_About this task_: Wherever the string "Netto" turns up in the data, copy the whole line.

_Information provided_:
***

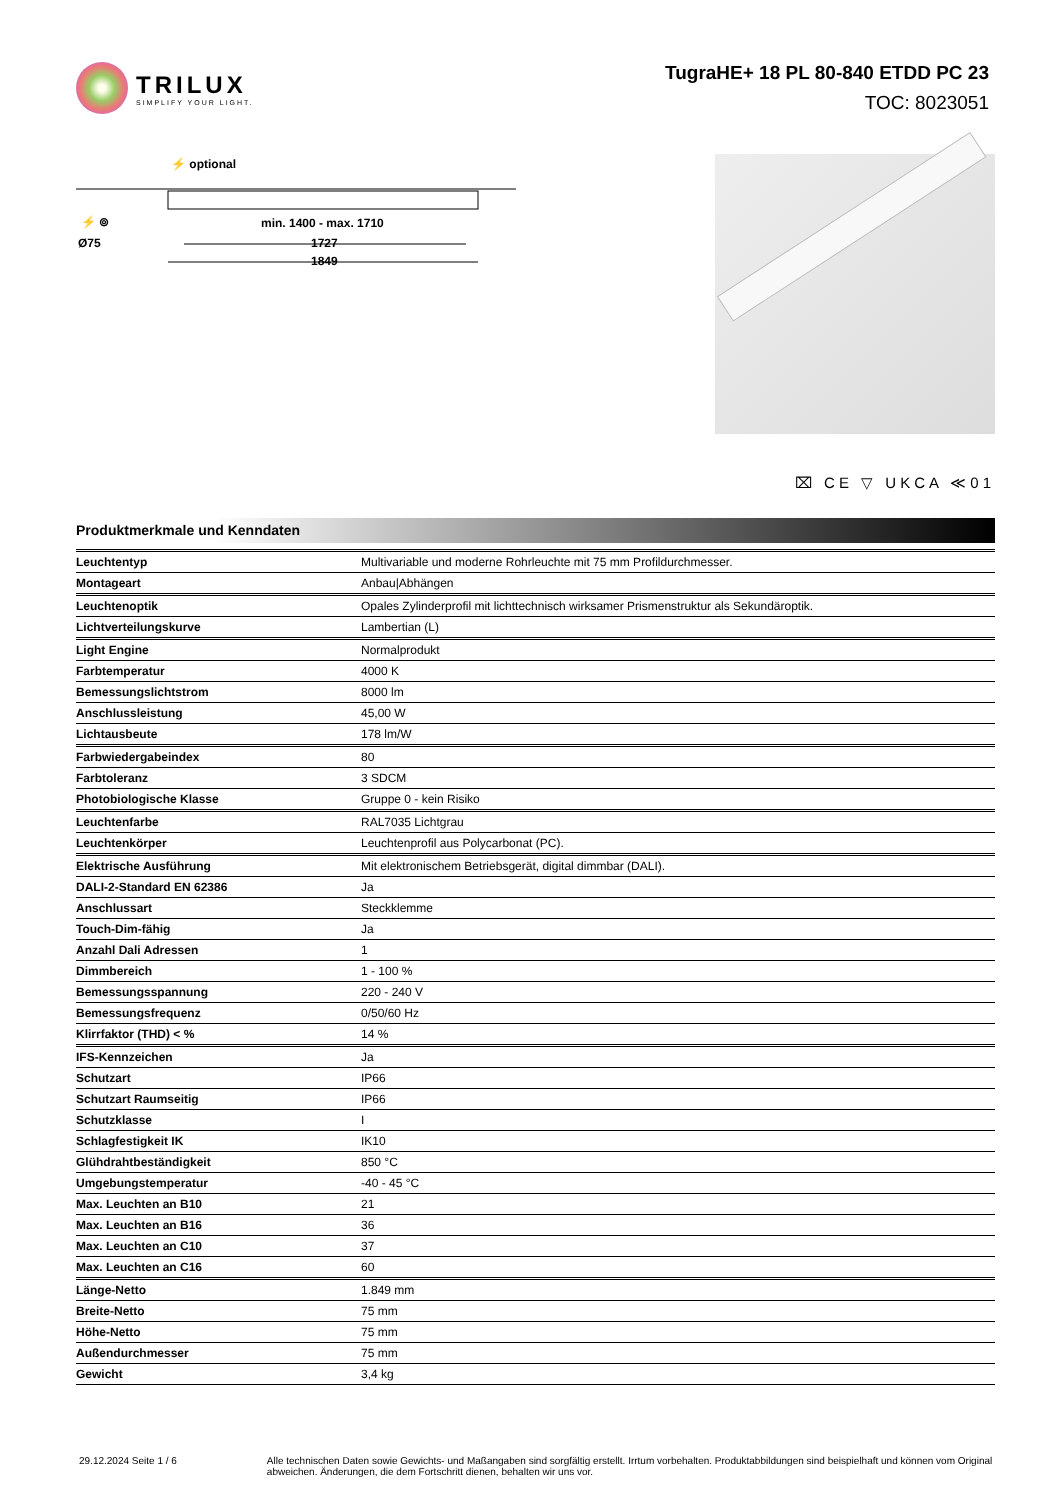TRILUX
SIMPLIFY YOUR LIGHT.
TugraHE+ 18 PL 80-840 ETDD PC 23
TOC: 8023051
⚡ optional
⚡ ⊚
Ø75
min. 1400 - max. 1710
1727
1849
⌧ CE ▽ UKCA ≪01
Produktmerkmale und Kenndaten
| Leuchtentyp | Multivariable und moderne Rohrleuchte mit 75 mm Profildurchmesser. |
| Montageart | Anbau/Abhängen |
| Leuchtenoptik | Opales Zylinderprofil mit lichttechnisch wirksamer Prismenstruktur als Sekundäroptik. |
| Lichtverteilungskurve | Lambertian (L) |
| Light Engine | Normalprodukt |
| Farbtemperatur | 4000 K |
| Bemessungslichtstrom | 8000 lm |
| Anschlussleistung | 45,00 W |
| Lichtausbeute | 178 lm/W |
| Farbwiedergabeindex | 80 |
| Farbtoleranz | 3 SDCM |
| Photobiologische Klasse | Gruppe 0 - kein Risiko |
| Leuchtenfarbe | RAL7035 Lichtgrau |
| Leuchtenkörper | Leuchtenprofil aus Polycarbonat (PC). |
| Elektrische Ausführung | Mit elektronischem Betriebsgerät, digital dimmbar (DALI). |
| DALI-2-Standard EN 62386 | Ja |
| Anschlussart | Steckklemme |
| Touch-Dim-fähig | Ja |
| Anzahl Dali Adressen | 1 |
| Dimmbereich | 1 - 100 % |
| Bemessungsspannung | 220 - 240 V |
| Bemessungsfrequenz | 0/50/60 Hz |
| Klirrfaktor (THD) < % | 14 % |
| IFS-Kennzeichen | Ja |
| Schutzart | IP66 |
| Schutzart Raumseitig | IP66 |
| Schutzklasse | I |
| Schlagfestigkeit IK | IK10 |
| Glühdrahtbeständigkeit | 850 °C |
| Umgebungstemperatur | -40 - 45 °C |
| Max. Leuchten an B10 | 21 |
| Max. Leuchten an B16 | 36 |
| Max. Leuchten an C10 | 37 |
| Max. Leuchten an C16 | 60 |
| Länge-Netto | 1.849 mm |
| Breite-Netto | 75 mm |
| Höhe-Netto | 75 mm |
| Außendurchmesser | 75 mm |
| Gewicht | 3,4 kg |
29.12.2024 Seite 1 / 6 Alle technischen Daten sowie Gewichts- und Maßangaben sind sorgfältig erstellt. Irrtum vorbehalten. Produktabbildungen sind beispielhaft und können vom Original abweichen. Änderungen, die dem Fortschritt dienen, behalten wir uns vor.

***

_Answer box_:
| Länge-Netto | 1.849 mm |
| Breite-Netto | 75 mm |
| Höhe-Netto | 75 mm |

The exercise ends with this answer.